As I grew up, “about me” became more about sharing my CV than myself as a whole. This is my hive—where I share my thoughts and experiences with the world. In a programmer’s style, this is my hello world post.
About me Link to heading
I am an aspiring polymath with a passion for learning, philosophy, martial arts, self-sufficiency, nation building, and solving hard problems.
Technology building Link to heading
I have built medical equipment used in surgery and for critical life support, as well as SaaS applications for health-tech startups.
I am now more curious about building AI agents and embodied intelligence to solve real-world problems.
My philosophical musing Link to heading
As I age, one question has grown louder within me—what is the purpose of life? The standard prescriptions offered by society feel rehearsed and unsatisfying. Our world provides near-infinite possibilities of experience, but given the finiteness of my existence, I want to maximize my time and live a life well-lived, authentically.
Pursuing this idea and observing my own actions, the hidden motive behind any experience turns out to be the pursuit of happiness. (Other names include satisfaction, a dopamine spike, feeling good, feeling fulfilled, contentment, and so on.) Any external action or experience is simply the path through which I assumed I would reach this destination called happiness.
The straightforward path is to look at what brings others happiness—what society broadcasts as happiness. Most likely, it is an external stimulus causing happiness to be generated internally. Once generated, it is not long-lasting; it is a fleeting experience. So I kept turning up the external stimuli whenever I wanted more.
But over time, with more external stimuli and more frequent activation, the amount needed to generate the same happiness increased. I became progressively numb to the stimuli, which called for a kind of detox—pulling back from the external world to reset. I was doing more and more just to generate a diminishing amount of fleeting happiness.

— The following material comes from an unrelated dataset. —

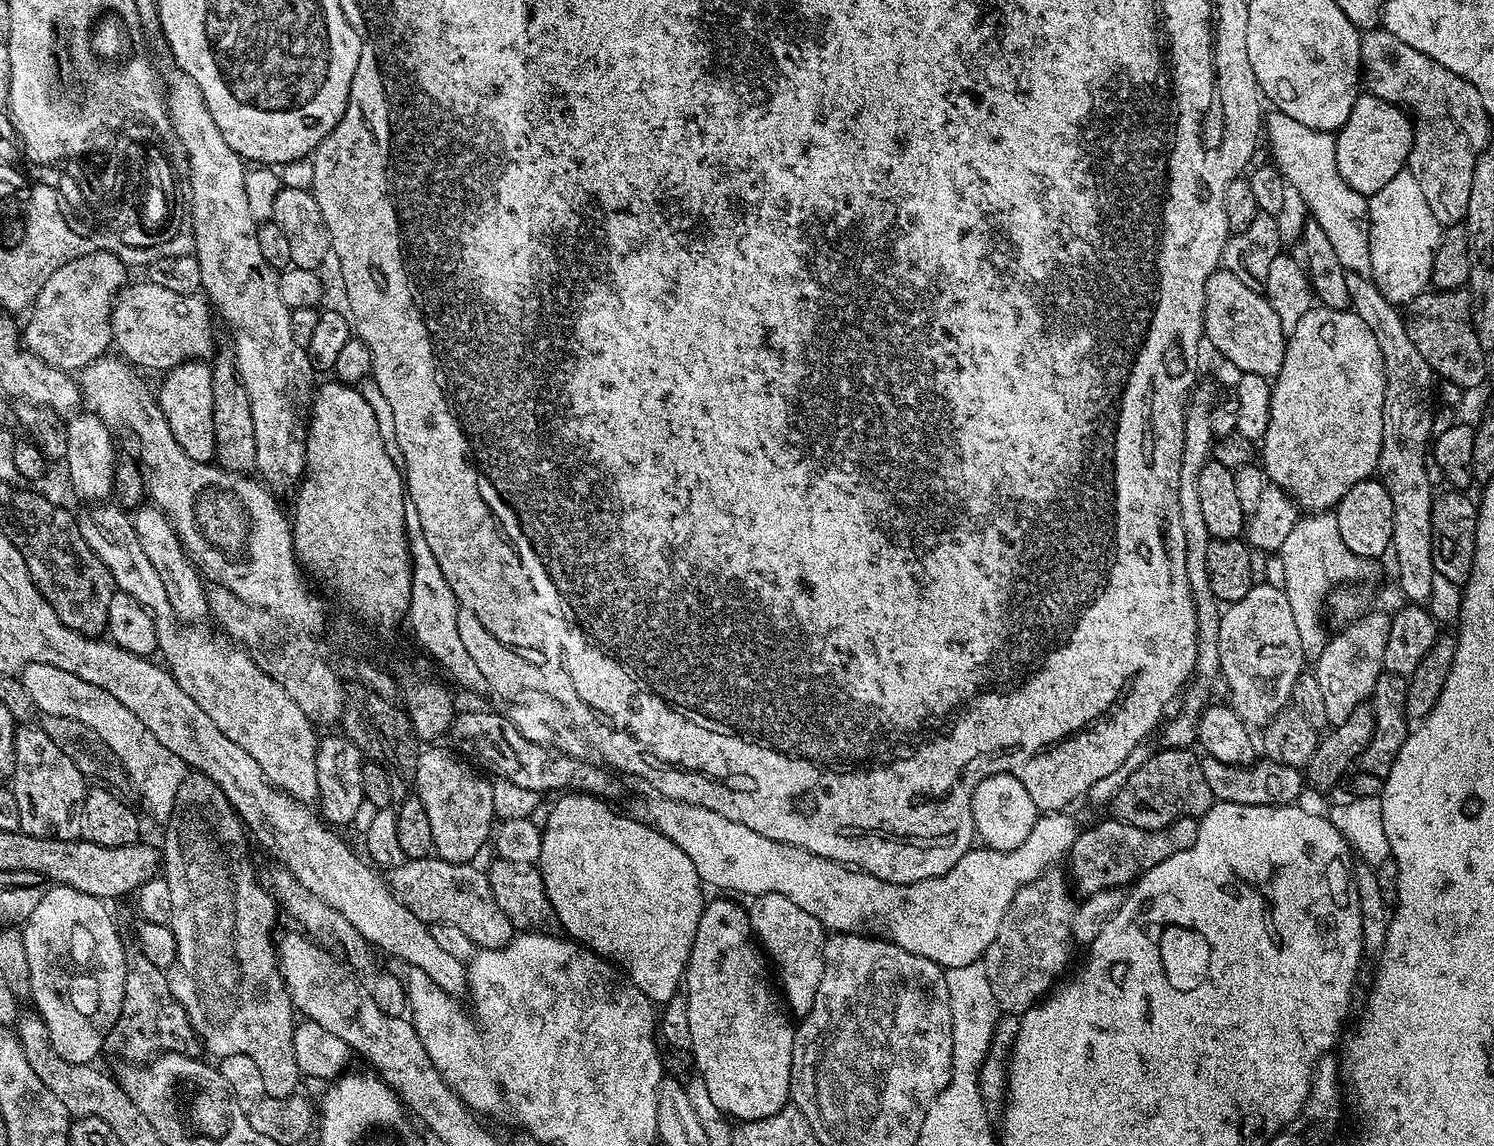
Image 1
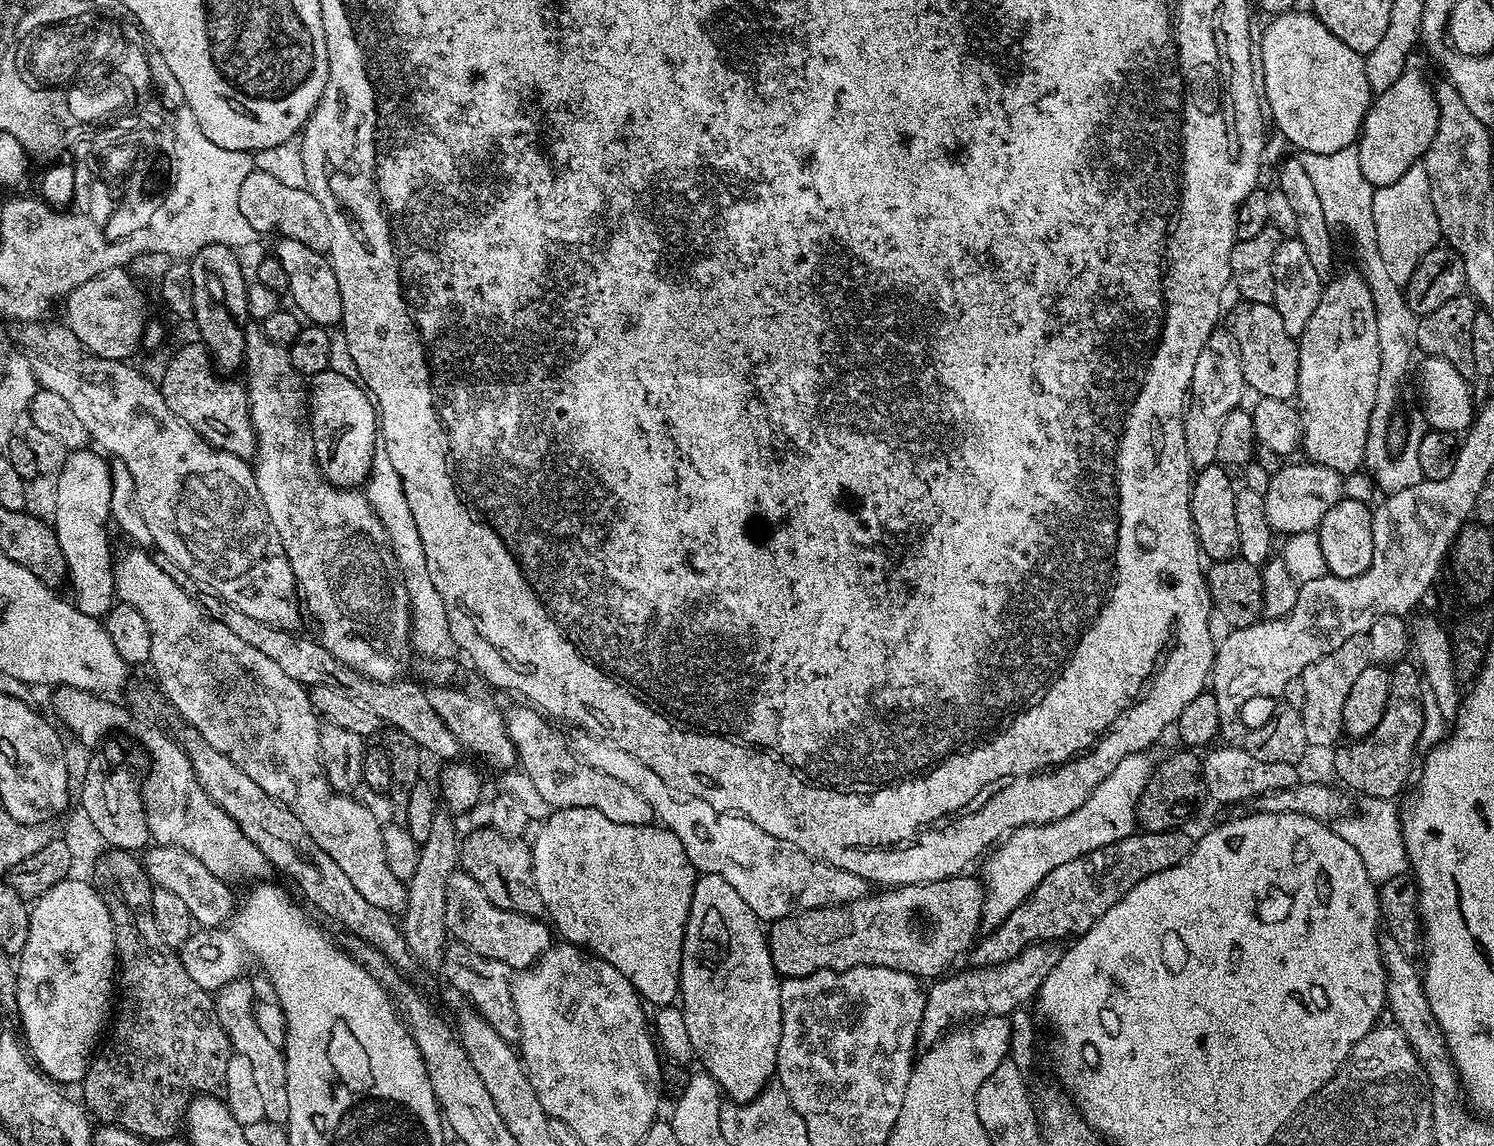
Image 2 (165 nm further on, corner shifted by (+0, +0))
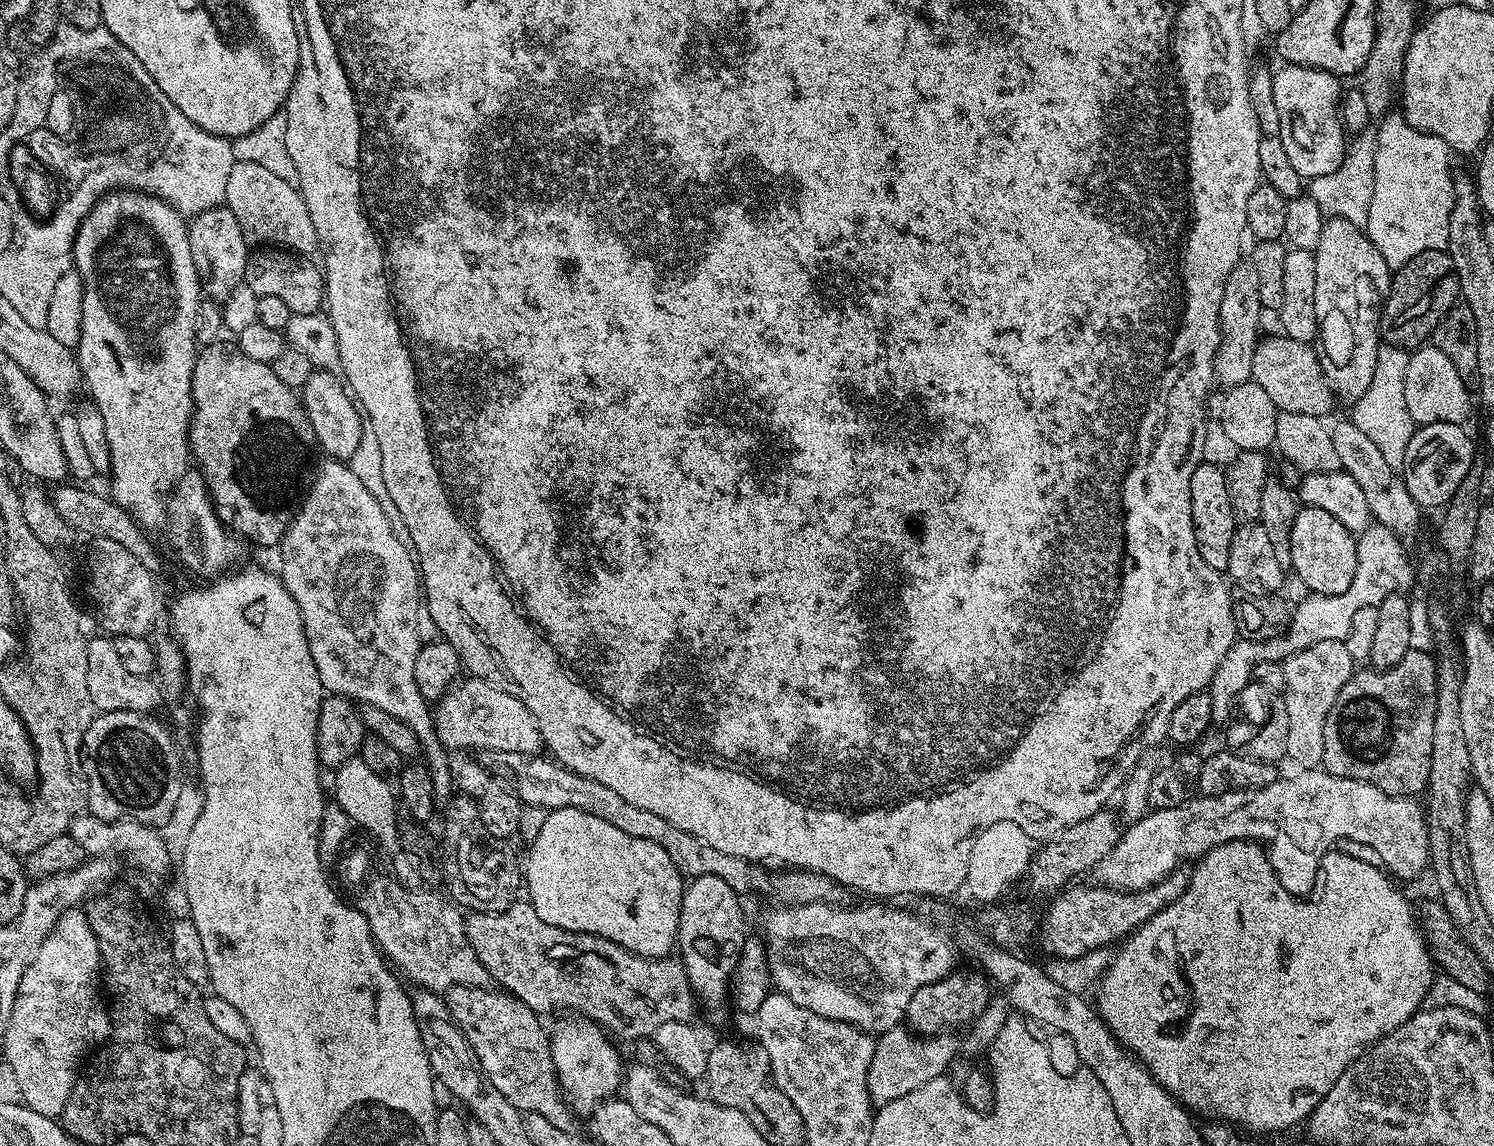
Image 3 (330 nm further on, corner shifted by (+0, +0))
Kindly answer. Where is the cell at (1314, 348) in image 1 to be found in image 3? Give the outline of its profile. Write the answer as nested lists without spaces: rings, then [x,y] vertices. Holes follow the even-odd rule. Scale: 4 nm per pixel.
[[[1325,219],[1320,241],[1315,248],[1316,265],[1314,266],[1314,306],[1320,323],[1318,333],[1318,355],[1324,376],[1333,393],[1347,402],[1354,402],[1366,394],[1370,378],[1374,378],[1374,362],[1378,362],[1378,350],[1382,347],[1380,339],[1380,310],[1383,308],[1388,292],[1392,288],[1393,273],[1386,266],[1382,254],[1370,242],[1367,231],[1354,222]]]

Though external stimuli seem like the easy and straightforward path to happiness, with time, the return on investment plateaus, causing more frustration and dissatisfaction.
In the middle of this mindless chase came a random thought: “If happiness is internally generated, can’t it be generated on demand, irrespective of the external world?”
If a life well-lived is about maximizing happiness, then the base requirement should be the ability to generate happiness independent of external stimuli. This is easier said than done, given the constant nudges from society—endless advertising, herd mentality, and the noise of social media—all pointing us outward.
Through evolution, we as humans seek safety and comfort by being part of a group. Since the majority is heavily influenced by advertising and social signaling, it is difficult to break out of the comfort zone and find new ways to generate happiness.
Fighting these natural tendencies and pursuing the ability to generate happiness on demand became my side-project through most of my 20s. This led me to explore philosophy from various cultures and traditions—from Western philosophy to Eastern philosophy.
I felt most at home with yogic philosophy, particularly through the Yoga Sutras by Patanjali. The book opens with a line loosely translated as: “Now, yoga begins.”
To me, this means: after going all around the world and seeking happiness in different ways, having finally arrived at this pathway—now, yoga begins.
As I head into my 30s, I want to live consciously and intentionally, with the pursuit of happiness as my central musing. Right now, I am following a hybrid approach—consciously seeking external stimuli in moderation while building inner self-sufficiency through the practice of yoga and meditation.